§ **Exercise**
Starting at the line below holding "#+categories: ossd-class" and stopping at the line holding "#+comments: true", print every line exactly, both ends included, and leave the rest out.

§ **Rendered images with source text**
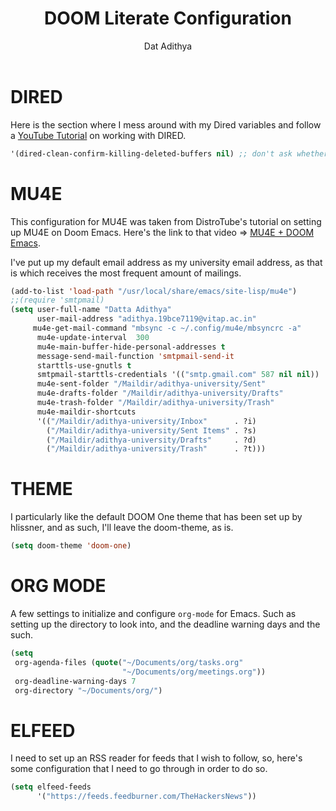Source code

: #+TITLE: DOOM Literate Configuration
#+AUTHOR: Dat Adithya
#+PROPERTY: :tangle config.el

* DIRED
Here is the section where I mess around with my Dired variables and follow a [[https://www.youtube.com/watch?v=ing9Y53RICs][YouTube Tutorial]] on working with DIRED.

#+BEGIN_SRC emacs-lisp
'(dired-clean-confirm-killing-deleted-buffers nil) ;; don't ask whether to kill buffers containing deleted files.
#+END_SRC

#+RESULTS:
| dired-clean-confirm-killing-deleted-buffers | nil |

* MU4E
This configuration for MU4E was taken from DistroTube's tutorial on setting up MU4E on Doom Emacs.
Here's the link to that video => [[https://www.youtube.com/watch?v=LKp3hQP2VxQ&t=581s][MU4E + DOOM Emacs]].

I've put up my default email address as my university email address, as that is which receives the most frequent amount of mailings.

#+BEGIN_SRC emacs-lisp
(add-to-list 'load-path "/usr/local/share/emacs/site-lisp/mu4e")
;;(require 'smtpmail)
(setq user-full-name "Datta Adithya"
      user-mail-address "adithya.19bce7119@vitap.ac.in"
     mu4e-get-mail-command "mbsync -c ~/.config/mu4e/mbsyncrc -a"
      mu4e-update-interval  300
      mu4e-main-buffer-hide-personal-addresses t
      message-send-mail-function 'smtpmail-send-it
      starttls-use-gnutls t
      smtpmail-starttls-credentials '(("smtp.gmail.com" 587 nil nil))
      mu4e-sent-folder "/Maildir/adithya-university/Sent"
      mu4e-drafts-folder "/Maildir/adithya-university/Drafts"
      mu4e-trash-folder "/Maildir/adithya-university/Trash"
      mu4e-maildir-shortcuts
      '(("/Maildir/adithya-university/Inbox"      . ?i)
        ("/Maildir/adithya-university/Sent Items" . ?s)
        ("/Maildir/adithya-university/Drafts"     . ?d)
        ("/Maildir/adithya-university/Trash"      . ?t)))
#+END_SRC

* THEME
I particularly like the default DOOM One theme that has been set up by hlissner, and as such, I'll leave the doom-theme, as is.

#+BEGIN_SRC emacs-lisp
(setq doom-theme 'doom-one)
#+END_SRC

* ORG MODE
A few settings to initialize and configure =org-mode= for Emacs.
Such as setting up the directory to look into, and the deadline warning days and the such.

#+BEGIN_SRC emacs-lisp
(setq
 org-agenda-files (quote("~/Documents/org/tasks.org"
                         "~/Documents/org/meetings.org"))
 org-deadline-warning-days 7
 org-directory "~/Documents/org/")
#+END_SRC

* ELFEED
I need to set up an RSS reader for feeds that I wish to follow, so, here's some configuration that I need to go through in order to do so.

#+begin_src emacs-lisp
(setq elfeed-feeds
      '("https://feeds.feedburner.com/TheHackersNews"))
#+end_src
...
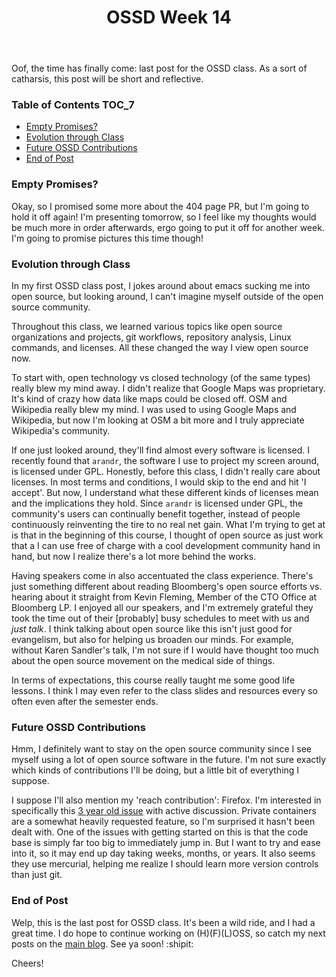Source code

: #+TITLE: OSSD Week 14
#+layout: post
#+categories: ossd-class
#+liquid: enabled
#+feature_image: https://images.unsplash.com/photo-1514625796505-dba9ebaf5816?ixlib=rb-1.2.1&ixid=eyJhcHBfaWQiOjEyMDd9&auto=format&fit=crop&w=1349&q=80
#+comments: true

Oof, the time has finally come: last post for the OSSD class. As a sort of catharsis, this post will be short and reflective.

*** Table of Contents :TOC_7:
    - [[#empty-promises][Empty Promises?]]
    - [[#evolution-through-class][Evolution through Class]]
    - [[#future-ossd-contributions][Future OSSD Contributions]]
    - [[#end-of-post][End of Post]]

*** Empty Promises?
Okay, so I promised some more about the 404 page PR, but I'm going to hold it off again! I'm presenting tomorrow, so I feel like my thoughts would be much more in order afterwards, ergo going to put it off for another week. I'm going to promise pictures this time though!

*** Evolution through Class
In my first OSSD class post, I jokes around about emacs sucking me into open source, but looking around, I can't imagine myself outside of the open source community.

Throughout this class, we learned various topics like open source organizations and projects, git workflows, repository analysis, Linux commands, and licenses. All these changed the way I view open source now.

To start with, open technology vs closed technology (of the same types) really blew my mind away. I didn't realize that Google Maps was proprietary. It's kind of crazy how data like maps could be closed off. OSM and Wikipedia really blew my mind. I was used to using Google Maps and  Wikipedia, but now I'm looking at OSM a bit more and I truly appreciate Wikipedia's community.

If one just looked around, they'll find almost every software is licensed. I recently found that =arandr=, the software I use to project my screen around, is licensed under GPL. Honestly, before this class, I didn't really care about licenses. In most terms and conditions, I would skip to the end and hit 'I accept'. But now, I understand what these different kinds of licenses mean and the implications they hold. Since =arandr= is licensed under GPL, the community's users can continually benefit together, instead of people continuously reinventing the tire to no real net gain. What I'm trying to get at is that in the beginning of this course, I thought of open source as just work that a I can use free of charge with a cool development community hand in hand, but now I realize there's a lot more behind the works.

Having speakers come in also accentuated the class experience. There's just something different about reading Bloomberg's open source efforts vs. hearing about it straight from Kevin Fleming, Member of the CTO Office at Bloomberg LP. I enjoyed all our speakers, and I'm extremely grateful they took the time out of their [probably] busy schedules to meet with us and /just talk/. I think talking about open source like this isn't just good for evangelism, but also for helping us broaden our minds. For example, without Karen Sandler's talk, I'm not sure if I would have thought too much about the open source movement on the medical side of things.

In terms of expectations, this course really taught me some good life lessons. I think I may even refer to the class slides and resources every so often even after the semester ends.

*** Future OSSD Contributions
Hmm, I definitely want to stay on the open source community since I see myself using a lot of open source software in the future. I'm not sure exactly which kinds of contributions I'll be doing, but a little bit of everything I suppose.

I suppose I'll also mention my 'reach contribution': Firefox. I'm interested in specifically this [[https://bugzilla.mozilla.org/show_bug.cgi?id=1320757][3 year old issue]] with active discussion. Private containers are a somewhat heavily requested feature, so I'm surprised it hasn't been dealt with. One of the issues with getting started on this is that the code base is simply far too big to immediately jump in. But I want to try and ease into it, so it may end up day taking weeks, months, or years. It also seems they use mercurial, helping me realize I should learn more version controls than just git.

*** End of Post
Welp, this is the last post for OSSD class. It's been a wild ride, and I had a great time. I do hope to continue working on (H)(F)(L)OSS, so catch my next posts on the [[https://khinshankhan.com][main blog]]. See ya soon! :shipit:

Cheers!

§ **Reply**
#+categories: ossd-class
#+liquid: enabled
#+feature_image: https://images.unsplash.com/photo-1514625796505-dba9ebaf5816?ixlib=rb-1.2.1&ixid=eyJhcHBfaWQiOjEyMDd9&auto=format&fit=crop&w=1349&q=80
#+comments: true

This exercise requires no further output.